A morning of rain gave us the excuse to sit down and record some interviews, though truthfully we had little to say as we’d done little climbing. Toru, ever the silent optimist finally dragged me out to the closest boulder spot during a break between two showers, and we were surprisingly able to climb! Toru lived up to his reputation of boldness and brilliance, making the first ascents of two of Kinkasan’s boldest and hardest problems. Finally things were looking up. The forecast was good for the following days, and group psyche could not have been higher. We began to plan our upcoming adventure and our first trip to the other side of the island – the area with the highest concentration of rock, and the biggest cliffs, but had to cut them short as bad news broke.

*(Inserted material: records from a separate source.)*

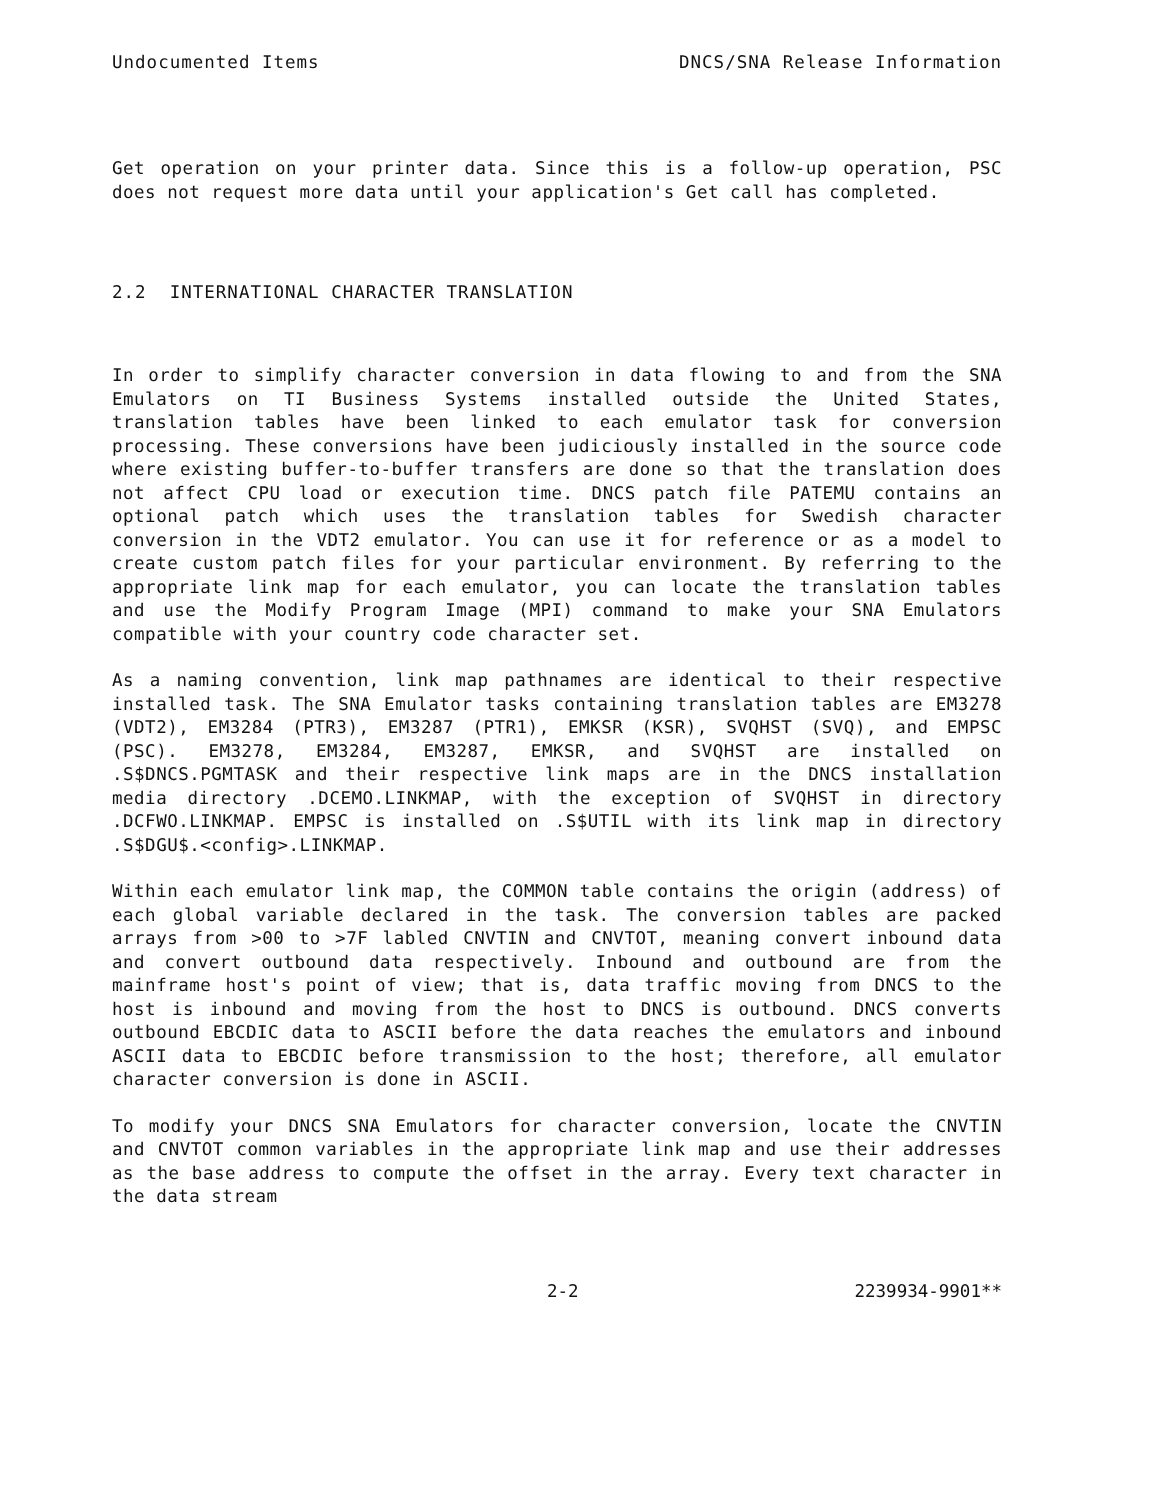Undocumented Items DNCS/SNA Release Information
Get operation on your printer data. Since this is a follow-up operation, PSC does not request more data until your application's Get call has completed.
2.2 INTERNATIONAL CHARACTER TRANSLATION
In order to simplify character conversion in data flowing to and from the SNA Emulators on TI Business Systems installed outside the United States, translation tables have been linked to each emulator task for conversion processing. These conversions have been judiciously installed in the source code where existing buffer-to-buffer transfers are done so that the translation does not affect CPU load or execution time. DNCS patch file PATEMU contains an optional patch which uses the translation tables for Swedish character conversion in the VDT2 emulator. You can use it for reference or as a model to create custom patch files for your particular environment. By referring to the appropriate link map for each emulator, you can locate the translation tables and use the Modify Program Image (MPI) command to make your SNA Emulators compatible with your country code character set.
As a naming convention, link map pathnames are identical to their respective installed task. The SNA Emulator tasks containing translation tables are EM3278 (VDT2), EM3284 (PTR3), EM3287 (PTR1), EMKSR (KSR), SVQHST (SVQ), and EMPSC (PSC). EM3278, EM3284, EM3287, EMKSR, and SVQHST are installed on .S$DNCS.PGMTASK and their respective link maps are in the DNCS installation media directory .DCEMO.LINKMAP, with the exception of SVQHST in directory .DCFWO.LINKMAP. EMPSC is installed on .S$UTIL with its link map in directory .S$DGU$.<config>.LINKMAP.
Within each emulator link map, the COMMON table contains the origin (address) of each global variable declared in the task. The conversion tables are packed arrays from >00 to >7F labled CNVTIN and CNVTOT, meaning convert inbound data and convert outbound data respectively. Inbound and outbound are from the mainframe host's point of view; that is, data traffic moving from DNCS to the host is inbound and moving from the host to DNCS is outbound. DNCS converts outbound EBCDIC data to ASCII before the data reaches the emulators and inbound ASCII data to EBCDIC before transmission to the host; therefore, all emulator character conversion is done in ASCII.
To modify your DNCS SNA Emulators for character conversion, locate the CNVTIN and CNVTOT common variables in the appropriate link map and use their addresses as the base address to compute the offset in the array. Every text character in the data stream
2-2 2239934-9901**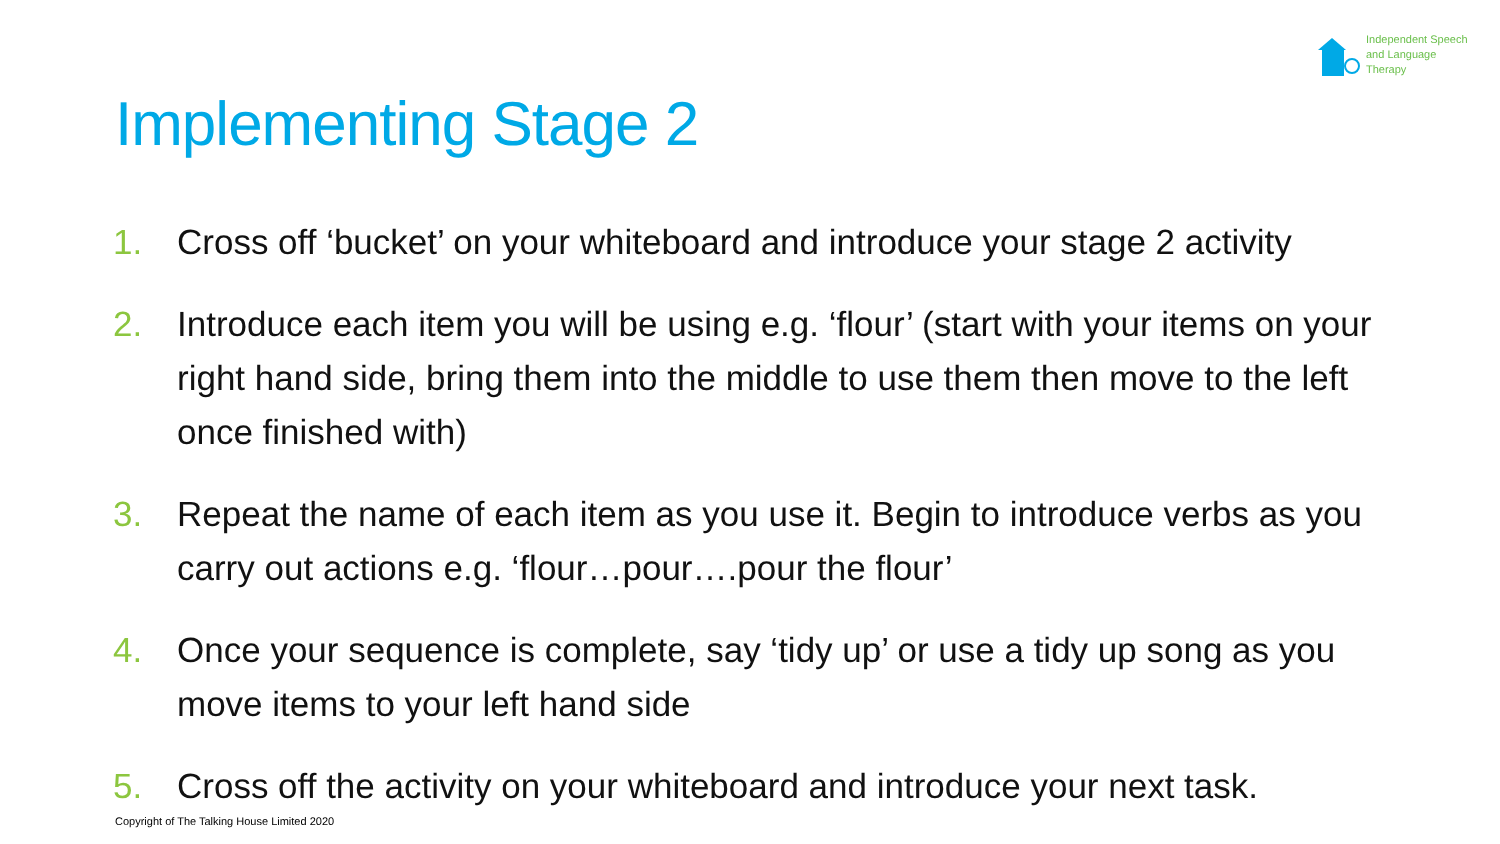Independent Speech
and Language
Therapy
Implementing Stage 2
1. Cross off ‘bucket’ on your whiteboard and introduce your stage 2 activity
2. Introduce each item you will be using e.g. ‘flour’ (start with your items on your right hand side, bring them into the middle to use them then move to the left once finished with)
3. Repeat the name of each item as you use it. Begin to introduce verbs as you carry out actions e.g. ‘flour…pour….pour the flour’
4. Once your sequence is complete, say ‘tidy up’ or use a tidy up song as you move items to your left hand side
5. Cross off the activity on your whiteboard and introduce your next task.
Copyright of The Talking House Limited 2020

With my thirst for climbing temporarily quenched, we left the island in limbo, happy, yet sad, but knowing we’d be back in less than 24 hours. We passed the day visiting some of the worst tsunami affected towns in an effort to better understand what hardships the local people had to live through, and how they are moving forwards towards the future. It is one thing to watch the news from the comfort of your lounge back home, it is another thing entirely to see it first hand, and speak to the people who have lost everything - houses, possessions, loved ones!

Suddenly our troubles with the rain seemed embarrassingly small, and we remembered why we were actually here in the first place.

Our personal climbing desires must come second to the larger goal of showing this place to the world. Rain or shine, we have to get out there. Hike around, document the potential, and if in the end we are lucky, open up some new routes.